§ **Fragmento del texto**

______

El asunto del uso que se hizo de la imagen con los ojos de Chávez es un capítulo que ha ocupado la atención de algunos estudiosos. Se pretendía producir la sensación de que estaba en todas partes, observando. Que, aunque hubiese fallecido, Chávez permanecía, seguía estando presente, no de cualquier manera, sino como una especie de vigilante omnipotente, capaz de verlo todo, en todas partes. Un método totalitario, en el que se invirtieron grandes cantidades de dinero público. Muchos caraqueños deben recordar la imagen desplegada en las escalinatas de El Calvario, en pleno centro de Caracas.

No fue una contracampaña, ni la acción coordinada de los sectores opositores para desmontar la perversa operación, lo que acabó con la intentona. La liquidó, de modo paulatino, el deterioro del país. Los ojos de Chávez se convirtieron en cómplices de la hambruna, el colapso de los servicios, los apagones y el desbordamiento de la delincuencia. Las ceremonias se fueron espaciando. Pasó lo que tenía que pasar: la mayoría de la sociedad dejó de escuchar aquellas cantaletas. El hambre y la enfermedad no son compatibles con el palabrerío vacuo del régimen. Una familia que no encuentra cómo alimentarse no quiere, no puede escuchar promesas de redención.

En términos históricos, lo que ha ocurrido es que los dos modelos que convivían en el seno del régimen, cambiaron su peso relativo. Hay toda una etapa, donde el modelo represivo, destructivo de las libertades de todo orden y de desconocimiento de los derechos, se articulaba o combinaba con una operación propagandística ejecutada en distintos planos, en todo el territorio nacional. Se invertían recursos financieros fuera de toda proporción, en campañas de televisión, radio y redes sociales y, también, se realizaban campañas difamatorias, se usaban herramientas de guerra sucia, se perseguía a los periodistas con policías, paramilitares, militares y tribunales. La política de hegemonía comunicacional tenía como propósito consolidar un régimen propagandístico: que no encontrara oposición mediática significativa, sino lo contrario: un apoyo constante, acrítico y falseador de la realidad, que simultáneamente y a toda hora contribuyese a la exaltación del culto a la personalidad.

______

§ **Objetivo de la tarea**
Transcribe tal cual del fragmento sobre los ojos de Chávez todo lo que va desde "No fue una contracampaña, ni" hasta "promesas de redención.". Las líneas que vienen a continuación no guardan relación con el fragmento.

§ **Los datos**
______

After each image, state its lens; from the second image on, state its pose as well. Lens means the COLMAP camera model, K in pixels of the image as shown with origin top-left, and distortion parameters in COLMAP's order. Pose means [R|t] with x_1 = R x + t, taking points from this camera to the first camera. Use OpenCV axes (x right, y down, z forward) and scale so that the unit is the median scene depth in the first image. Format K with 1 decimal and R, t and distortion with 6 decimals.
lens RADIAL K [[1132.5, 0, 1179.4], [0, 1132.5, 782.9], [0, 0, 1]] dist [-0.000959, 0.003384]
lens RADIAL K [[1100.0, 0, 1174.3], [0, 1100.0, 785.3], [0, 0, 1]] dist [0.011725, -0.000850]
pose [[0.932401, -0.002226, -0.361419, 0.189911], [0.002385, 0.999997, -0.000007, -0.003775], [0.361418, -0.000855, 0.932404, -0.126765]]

______

§ **Resultado**
No fue una contracampaña, ni la acción coordinada de los sectores opositores para desmontar la perversa operación, lo que acabó con la intentona. La liquidó, de modo paulatino, el deterioro del país. Los ojos de Chávez se convirtieron en cómplices de la hambruna, el colapso de los servicios, los apagones y el desbordamiento de la delincuencia. Las ceremonias se fueron espaciando. Pasó lo que tenía que pasar: la mayoría de la sociedad dejó de escuchar aquellas cantaletas. El hambre y la enfermedad no son compatibles con el palabrerío vacuo del régimen. Una familia que no encuentra cómo alimentarse no quiere, no puede escuchar promesas de redención.